Defying Categories and Expectations

The assumption that Optics might focus on romance isn’t just influenced by the overwhelming number of romance titles in the marketplace. It’s also aided by industry categorization.

Marketing in the book industry—whether you’re dealing with a book published by a Big Five traditional publisher or an indie publisher—is driven by metadata (data that provides information about the title). An essential piece of book metadata is the genre category or categories. Traditional print book distributors, bookstores, and online retailers use slightly different lists of categories, but they typically use the same big buckets. Those big categories help both physical and online booksellers group any given book with similar books so browsers can find what they’re looking for. But the more specific your category, the higher the probability that someone interested in just the sort of book you’ve written will find that title. Such a category does not exist for Optics.

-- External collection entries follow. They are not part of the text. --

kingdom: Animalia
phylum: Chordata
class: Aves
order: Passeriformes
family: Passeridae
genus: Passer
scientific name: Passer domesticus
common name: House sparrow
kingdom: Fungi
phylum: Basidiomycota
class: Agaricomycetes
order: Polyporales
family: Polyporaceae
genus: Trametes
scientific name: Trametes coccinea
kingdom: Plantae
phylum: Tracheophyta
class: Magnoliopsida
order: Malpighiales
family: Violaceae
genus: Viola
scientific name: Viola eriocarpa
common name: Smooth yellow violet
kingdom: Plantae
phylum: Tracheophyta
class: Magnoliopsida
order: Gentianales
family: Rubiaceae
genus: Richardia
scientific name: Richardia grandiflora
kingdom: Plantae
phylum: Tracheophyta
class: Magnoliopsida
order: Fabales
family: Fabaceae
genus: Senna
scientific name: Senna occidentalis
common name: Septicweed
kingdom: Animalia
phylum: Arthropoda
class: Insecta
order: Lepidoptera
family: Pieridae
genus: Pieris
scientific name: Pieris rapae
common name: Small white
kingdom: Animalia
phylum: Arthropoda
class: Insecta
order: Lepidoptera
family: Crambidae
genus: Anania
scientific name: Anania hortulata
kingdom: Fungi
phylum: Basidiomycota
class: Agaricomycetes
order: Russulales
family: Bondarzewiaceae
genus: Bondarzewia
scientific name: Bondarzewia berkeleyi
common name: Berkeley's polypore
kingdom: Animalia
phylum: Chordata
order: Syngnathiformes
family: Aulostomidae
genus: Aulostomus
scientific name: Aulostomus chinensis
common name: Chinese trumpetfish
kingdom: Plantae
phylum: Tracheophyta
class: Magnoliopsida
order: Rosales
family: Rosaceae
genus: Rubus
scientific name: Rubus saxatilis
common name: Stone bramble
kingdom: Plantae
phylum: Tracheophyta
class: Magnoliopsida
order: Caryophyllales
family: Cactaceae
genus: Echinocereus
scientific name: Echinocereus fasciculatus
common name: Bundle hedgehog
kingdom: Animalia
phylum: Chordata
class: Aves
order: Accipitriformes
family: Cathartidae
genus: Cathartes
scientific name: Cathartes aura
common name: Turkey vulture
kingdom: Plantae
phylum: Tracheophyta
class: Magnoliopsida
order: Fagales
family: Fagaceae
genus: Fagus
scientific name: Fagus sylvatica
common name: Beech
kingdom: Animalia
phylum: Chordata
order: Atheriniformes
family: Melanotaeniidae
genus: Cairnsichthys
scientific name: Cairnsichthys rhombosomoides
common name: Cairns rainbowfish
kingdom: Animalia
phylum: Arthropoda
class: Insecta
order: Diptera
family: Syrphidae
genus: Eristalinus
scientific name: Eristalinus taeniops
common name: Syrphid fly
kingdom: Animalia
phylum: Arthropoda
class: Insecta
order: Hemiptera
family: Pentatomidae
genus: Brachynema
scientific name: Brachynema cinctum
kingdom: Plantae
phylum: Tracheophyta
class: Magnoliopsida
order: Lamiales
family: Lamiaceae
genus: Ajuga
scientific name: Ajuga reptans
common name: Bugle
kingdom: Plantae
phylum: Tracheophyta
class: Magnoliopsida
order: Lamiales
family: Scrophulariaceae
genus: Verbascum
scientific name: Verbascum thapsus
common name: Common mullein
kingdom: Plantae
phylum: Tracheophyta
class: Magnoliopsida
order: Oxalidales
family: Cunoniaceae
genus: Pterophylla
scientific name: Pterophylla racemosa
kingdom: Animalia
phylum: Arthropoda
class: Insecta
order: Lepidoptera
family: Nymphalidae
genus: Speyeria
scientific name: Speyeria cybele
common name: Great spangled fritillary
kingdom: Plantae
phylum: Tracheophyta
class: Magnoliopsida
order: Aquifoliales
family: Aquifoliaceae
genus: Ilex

The organization that standardizes these categories, the Book Industry Study Group (BISG), doesn’t have a category for contemporary fiction about women in the workplace. That omission may seem inconsequential, but there is a category for fiction that focuses on the Amish and Mennonites. No disrespect to those faith groups, but I would guess that category is a rather small piece of the fiction pie. Of the 47 subcategories for romance fiction, you will find one for workplace themes. But what if the novel has a workplace theme and isn’t romance? You’re out of luck. There’s no category for fiction that happens to be about women in the workplace—nevermind midlife women. You’re left with a general category for fiction about women.

Perhaps one day BISG will amend its list to include a category that better fits Optics: A Novel About Women and Work and Midlife Muddles. In the meantime, I wrote the book I couldn’t find to read, and I hope others will discover in Optics what they’ve been looking for.